Trabajadores del Churruca aseguran que existen afiliados del interior que terminan trasladándose a Buenos Aires incluso para estudios o tratamientos que deberían poder resolver cerca de sus lugares de residencia.

Cambios de horarios y salarios que no alcanzan

El malestar también se trasladó al funcionamiento interno del hospital. Por caos, según las fuentes, durante los últimos dos meses el personal de Enfermería atravesó hasta cuatro modificaciones de horarios. Algunos cambios habrían sido comunicados con poca anticipación, lo que complicó la organización familiar y laboral de numerosos empleados.

El problema no es menor porque muchos necesitan un segundo trabajo. De acuerdo con los testimonios, existen salarios que rondan los 750 mil pesos mensuales por unas 35 horas semanales, ingresos que consideran insuficientes frente al costo de vida. "Hay gente que a mitad de mes ya tiene problemas para trasladarse hasta el nosocomio por no poder pagar el traslado", graficó uno de los empleados consultados.

En ese contexto, quienes reúnen las condiciones para jubilarse tienden a hacerlo apenas pueden.

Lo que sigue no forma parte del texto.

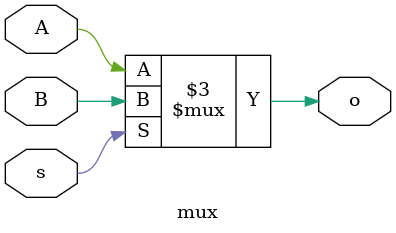
<source format=sv>

module mux(s,A,B,o);
  input logic s;
  input logic A,B;
  output logic o;
  always@(*)begin
    if(s)begin
      o<=B;
    end
      else begin 
        o<=A;
      end
  end
endmodule



</source>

También se registran renuncias de residentes y profesionales jóvenes que encuentran mejores condiciones fuera de la institución.

El temor a reclamar

Otro elemento atraviesa prácticamente todos los testimonios: el miedo.

Los trabajadores aseguran que existe temor a formular reclamos de manera pública o colectiva por la posibilidad de recibir sanciones, sumarios, traslados o modificaciones en las condiciones de servicio.

También afirman que recibieron instrucciones para no difundir en redes sociales situaciones internas de la institución. Lo que surge del relato de los trabajadores es un cuadro de desgaste que ya excede una discusión salarial. Las bajas alcanzan, según aseguran, a prácticamente todos los servicios, mientras la falta de profesionales, las dificultades para conseguir prestadores, los problemas de cobertura y los faltantes de insumos aumentan la presión sobre una estructura que debe brindar atención a miembros de la Policía Federal, hoy en manos del comisario general Luis Alejandro Rollé, y sus familias en todo el país.

La advertencia que se repite dentro del Churruca es sencilla: si continúa la salida de personal y no se recuperan servicios y coberturas, el deterioro será cada vez más difícil de revertir.